We have to unravel a bit of your question, here.
The constitution was ratified not by legislatures but by a convention within each state. You might be both a delegate to the convention as well as a member of the legislature, or even both of them and the 1787 Philadelphia Convention, but maybe not. In Connecticut, for example, the legislature decreed there would be delegates elected at town meetings. Among the delegates elected to the CT convention were Roger Sherman and Oliver Ellsworth, who had been key in the Philadelphia convention. Before then, Sherman had been a delegate to the Continental Congress, Ellsworth had been a judge. It was in those state conventions that the debates - sometimes fierce- really happened, because there were a lot of delegates who were either Anti-Federalists and didn’t want the new constitution, or at least had plenty of reservations about it.
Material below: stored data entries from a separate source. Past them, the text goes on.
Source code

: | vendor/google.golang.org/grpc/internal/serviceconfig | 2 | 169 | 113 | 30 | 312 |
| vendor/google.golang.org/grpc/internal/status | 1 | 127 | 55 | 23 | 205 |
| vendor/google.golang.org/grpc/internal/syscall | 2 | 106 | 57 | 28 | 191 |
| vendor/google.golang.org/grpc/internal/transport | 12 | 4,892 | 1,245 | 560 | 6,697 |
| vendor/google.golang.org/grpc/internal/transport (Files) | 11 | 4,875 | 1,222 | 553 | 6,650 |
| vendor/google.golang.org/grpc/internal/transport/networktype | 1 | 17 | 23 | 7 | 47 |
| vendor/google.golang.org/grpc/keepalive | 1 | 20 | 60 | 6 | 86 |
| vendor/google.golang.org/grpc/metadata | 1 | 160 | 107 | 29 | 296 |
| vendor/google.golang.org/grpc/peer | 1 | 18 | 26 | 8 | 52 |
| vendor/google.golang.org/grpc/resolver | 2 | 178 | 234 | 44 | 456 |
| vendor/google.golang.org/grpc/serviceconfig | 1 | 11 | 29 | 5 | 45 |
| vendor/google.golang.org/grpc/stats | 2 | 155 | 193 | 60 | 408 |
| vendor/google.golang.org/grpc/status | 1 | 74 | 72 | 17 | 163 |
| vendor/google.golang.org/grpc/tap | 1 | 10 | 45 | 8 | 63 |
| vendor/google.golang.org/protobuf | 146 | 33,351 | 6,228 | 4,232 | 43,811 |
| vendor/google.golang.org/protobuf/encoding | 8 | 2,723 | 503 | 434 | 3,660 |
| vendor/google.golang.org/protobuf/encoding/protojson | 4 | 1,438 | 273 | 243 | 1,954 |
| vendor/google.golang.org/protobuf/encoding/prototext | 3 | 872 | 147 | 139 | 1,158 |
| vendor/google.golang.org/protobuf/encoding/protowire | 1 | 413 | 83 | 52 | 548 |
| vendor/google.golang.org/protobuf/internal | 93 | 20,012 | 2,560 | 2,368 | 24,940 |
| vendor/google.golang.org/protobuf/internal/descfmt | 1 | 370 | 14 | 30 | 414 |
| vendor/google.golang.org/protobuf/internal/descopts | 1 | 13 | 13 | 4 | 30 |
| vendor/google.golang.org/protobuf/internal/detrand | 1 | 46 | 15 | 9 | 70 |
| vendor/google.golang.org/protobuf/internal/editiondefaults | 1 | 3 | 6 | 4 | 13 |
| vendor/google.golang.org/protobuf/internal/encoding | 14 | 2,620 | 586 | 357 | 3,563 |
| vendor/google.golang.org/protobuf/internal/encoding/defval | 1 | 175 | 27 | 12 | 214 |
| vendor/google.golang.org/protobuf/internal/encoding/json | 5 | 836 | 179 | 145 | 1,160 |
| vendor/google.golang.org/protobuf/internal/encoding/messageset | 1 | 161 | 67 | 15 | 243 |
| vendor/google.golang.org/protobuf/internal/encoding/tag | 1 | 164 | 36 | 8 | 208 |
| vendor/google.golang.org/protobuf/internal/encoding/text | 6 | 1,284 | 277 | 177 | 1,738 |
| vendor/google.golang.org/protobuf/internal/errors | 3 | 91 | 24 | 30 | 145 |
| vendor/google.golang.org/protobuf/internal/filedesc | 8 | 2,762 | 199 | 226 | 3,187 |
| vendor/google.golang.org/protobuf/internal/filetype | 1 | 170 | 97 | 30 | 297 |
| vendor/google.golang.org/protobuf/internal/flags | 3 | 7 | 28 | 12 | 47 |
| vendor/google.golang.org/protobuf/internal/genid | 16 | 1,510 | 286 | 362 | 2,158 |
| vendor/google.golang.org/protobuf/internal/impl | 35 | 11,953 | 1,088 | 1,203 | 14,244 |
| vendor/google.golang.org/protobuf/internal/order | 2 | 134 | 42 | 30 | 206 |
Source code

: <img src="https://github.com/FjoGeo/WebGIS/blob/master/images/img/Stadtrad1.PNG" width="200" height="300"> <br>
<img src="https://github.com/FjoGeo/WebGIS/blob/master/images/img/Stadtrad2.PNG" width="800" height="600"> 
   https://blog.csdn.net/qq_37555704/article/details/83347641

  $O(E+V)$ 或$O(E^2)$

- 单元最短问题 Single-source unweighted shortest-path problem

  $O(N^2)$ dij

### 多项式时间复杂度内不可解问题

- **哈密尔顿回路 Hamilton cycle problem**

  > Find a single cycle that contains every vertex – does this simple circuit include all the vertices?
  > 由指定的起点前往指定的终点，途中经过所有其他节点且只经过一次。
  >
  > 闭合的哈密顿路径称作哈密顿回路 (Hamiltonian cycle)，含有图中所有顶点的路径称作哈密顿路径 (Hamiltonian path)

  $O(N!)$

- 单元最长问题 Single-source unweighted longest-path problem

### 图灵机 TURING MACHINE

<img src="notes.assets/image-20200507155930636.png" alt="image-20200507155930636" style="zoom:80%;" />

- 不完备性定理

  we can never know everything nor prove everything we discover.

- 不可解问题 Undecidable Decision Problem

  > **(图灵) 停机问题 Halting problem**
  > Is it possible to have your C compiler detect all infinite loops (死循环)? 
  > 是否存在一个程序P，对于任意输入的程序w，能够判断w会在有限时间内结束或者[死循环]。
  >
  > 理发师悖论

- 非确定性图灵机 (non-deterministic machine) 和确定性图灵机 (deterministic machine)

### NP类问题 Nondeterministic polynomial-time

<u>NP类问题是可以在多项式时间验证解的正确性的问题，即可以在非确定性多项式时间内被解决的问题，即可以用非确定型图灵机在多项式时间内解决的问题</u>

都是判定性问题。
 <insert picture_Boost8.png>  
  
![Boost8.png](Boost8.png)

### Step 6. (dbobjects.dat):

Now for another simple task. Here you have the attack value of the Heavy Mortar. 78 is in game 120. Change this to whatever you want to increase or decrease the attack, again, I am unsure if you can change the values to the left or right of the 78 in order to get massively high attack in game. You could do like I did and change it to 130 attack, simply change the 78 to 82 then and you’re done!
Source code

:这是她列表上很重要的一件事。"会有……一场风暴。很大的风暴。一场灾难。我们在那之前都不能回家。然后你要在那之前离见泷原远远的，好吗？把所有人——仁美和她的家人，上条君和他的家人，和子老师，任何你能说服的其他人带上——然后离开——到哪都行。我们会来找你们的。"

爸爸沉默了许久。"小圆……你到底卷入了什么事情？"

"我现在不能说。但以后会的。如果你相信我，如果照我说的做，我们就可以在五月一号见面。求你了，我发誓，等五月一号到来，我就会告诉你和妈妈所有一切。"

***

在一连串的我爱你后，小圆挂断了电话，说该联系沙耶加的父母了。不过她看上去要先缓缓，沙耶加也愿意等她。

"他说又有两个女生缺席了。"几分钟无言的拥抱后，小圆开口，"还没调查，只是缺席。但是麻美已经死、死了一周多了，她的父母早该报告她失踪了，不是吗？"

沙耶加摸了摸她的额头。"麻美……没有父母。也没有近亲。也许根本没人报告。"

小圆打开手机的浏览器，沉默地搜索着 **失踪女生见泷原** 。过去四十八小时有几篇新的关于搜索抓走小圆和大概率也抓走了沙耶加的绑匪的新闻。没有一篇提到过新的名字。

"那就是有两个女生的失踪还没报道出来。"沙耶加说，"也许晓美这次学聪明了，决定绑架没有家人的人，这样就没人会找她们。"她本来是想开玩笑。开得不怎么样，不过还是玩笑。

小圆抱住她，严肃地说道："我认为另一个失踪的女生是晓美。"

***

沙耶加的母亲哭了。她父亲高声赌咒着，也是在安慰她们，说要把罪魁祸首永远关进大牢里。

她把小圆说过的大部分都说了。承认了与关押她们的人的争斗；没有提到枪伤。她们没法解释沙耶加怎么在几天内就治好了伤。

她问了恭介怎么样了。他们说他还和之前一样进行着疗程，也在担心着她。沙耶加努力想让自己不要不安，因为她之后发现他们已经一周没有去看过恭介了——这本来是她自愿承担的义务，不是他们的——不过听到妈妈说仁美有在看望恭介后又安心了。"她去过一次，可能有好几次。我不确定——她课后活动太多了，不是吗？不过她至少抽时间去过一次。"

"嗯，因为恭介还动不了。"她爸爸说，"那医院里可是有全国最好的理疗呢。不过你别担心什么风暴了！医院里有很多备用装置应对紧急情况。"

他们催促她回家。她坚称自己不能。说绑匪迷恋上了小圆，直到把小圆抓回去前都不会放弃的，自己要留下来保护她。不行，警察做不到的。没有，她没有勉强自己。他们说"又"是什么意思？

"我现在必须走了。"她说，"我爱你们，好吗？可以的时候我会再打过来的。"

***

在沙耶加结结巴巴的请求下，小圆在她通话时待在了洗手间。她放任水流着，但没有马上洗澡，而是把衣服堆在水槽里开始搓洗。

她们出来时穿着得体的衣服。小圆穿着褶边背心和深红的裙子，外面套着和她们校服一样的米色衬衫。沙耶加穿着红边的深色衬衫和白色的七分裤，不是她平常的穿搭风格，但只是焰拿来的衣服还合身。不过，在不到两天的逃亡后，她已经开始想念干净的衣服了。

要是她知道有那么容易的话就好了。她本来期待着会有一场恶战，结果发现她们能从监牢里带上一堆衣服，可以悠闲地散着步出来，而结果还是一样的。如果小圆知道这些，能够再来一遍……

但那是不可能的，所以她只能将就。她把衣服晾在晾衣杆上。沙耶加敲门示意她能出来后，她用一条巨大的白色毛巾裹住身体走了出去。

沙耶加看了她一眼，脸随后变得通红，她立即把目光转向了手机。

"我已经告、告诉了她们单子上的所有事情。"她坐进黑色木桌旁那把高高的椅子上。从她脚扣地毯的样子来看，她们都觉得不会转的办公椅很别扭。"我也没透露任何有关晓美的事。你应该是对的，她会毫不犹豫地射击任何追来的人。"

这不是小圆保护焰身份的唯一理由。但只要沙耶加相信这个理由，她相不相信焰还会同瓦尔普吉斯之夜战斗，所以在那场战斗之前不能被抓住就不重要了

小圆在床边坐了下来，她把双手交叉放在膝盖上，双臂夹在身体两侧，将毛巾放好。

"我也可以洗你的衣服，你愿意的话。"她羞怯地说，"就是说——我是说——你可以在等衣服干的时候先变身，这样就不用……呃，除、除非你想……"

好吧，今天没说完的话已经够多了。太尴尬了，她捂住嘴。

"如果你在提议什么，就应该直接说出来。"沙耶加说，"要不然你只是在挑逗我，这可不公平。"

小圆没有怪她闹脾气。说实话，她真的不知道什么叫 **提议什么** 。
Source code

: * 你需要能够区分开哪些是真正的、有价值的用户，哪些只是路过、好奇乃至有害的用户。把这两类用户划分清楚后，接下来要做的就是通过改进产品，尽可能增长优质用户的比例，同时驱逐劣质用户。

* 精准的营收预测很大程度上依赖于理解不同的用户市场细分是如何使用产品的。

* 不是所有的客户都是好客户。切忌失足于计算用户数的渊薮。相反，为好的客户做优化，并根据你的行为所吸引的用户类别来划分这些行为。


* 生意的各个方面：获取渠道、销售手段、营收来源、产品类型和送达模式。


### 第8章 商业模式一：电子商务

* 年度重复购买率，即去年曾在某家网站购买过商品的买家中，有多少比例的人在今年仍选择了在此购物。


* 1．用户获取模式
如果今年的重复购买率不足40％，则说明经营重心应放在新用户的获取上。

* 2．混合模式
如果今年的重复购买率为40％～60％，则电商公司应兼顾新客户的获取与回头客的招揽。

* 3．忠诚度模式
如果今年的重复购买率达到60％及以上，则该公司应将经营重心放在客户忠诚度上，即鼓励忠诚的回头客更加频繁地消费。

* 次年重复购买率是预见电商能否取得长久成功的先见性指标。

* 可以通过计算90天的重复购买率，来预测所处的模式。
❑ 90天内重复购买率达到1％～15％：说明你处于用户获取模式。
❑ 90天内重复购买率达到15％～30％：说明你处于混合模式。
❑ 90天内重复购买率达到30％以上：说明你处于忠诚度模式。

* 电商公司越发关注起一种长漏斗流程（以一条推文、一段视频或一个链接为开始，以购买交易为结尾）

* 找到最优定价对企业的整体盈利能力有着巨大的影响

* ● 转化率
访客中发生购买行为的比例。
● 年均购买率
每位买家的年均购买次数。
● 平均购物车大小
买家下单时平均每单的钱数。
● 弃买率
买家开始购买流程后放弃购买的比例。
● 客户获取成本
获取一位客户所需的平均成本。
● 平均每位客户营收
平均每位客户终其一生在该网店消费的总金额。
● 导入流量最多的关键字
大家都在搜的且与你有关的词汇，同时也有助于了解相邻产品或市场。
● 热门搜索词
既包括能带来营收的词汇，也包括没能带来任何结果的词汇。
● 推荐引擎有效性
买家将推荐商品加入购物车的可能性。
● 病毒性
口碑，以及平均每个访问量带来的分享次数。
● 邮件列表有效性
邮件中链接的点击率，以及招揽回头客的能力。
Some states were indeed very much crippled by debt. Massachusetts' Boston merchants had been dependent on foreign trade, and the debt had made it almost impossible for them to access foreign credit. When it attempted to wring hard currency for taxes from its farmers in 1786 to pay it, Massachusetts got a revolt, Shays' Rebellion. But however important the debt was, it did not feature in the ratification debates. There, the primary arguments were over how much the proposed Federal government would be taking away powers from the states, how much it might restrict or abolish slavery and how much large states might be able to oppress smaller ones. And also how much the new Federal government would be able to provide security: the Continental Congress had not been able to tax, to raise revenue, and had not been able to create a national army and navy, either, and there were powerful nations who had territory adjoining the new US. But facing the debates was a simple fact- the choice was to have the new Constitution, or reject it and so go back and start over again. Even delegates who were not Federalists, with reservations, doubts, often ended up choosing the Constitution over having to put together another Constitutional Convention.
It was after ratification, and the creation of a federal government that had a real executive branch under George Washington, that there was any attempt to deal with all the debt. One reason was because until then, no one had really calculated it. Alexander Hamilton, the new Treasury Secretary, was given an assistant secretary, comptroller and thirty clerks. He worked non-stop through the fall of 1789, and found the debt amounted to over $76,000,000, and the interest was running about $5,000,000 a year. And that debt was complex. The Continental Congress had borrowed abroad- mostly from France, Spain and Holland. But it had also borrowed extensively at home, among other things issuing the paper Continental currency that had sat, worthless, in the hands of War veterans and a host of contractors and speculators in the 1780’s. The states themselves had borrowed at home; but also abroad ( when John Adams came into Holland looking for loans for the Continental Congress in 17776, he discovered that Massachusetts had already been there, asking the same thing).
Some states- Virginia, Maryland and Georgia- had managed to pay down their debts (though less than they thought) in the 1780’s. Massachusetts, South Carolina and Connecticut had not. Hamilton argued for the Federal government to assume all of the war debt. Madison ( and in the background, Jefferson) were against it assuming the state debts. There was a lot of wrangling, managed pretty well by Madison, and a deal was reached in 1790. The northern states got most, but not all, of the state debts assumed by the federal government. In return, Virginia got $500,000 more of its own debt assumed, the southern states got to avoid the issue of the abolition of slavery ( which had just been put forward and strongly advocated by Ben Franklin, his very last political effort), and they got the new national capitol.
The Compromise of 1790 was a mix of good, bad. On one hand, bundling the war debt into one package and having the new federal government pay it was critical to getting the new country up and running, with a stable currency and foreign trade. But it didn't deal with the issue of slavery, pushed it into the future- and that was a missed opportunity, because we know now in the future that problem became much, much harder, not easier to solve. It also created a real split between the small-government politicians like Jefferson and the large-government politicians like Hamilton. That split would also create the first parties, the large-government Federalists and small-government Democratic Republicans.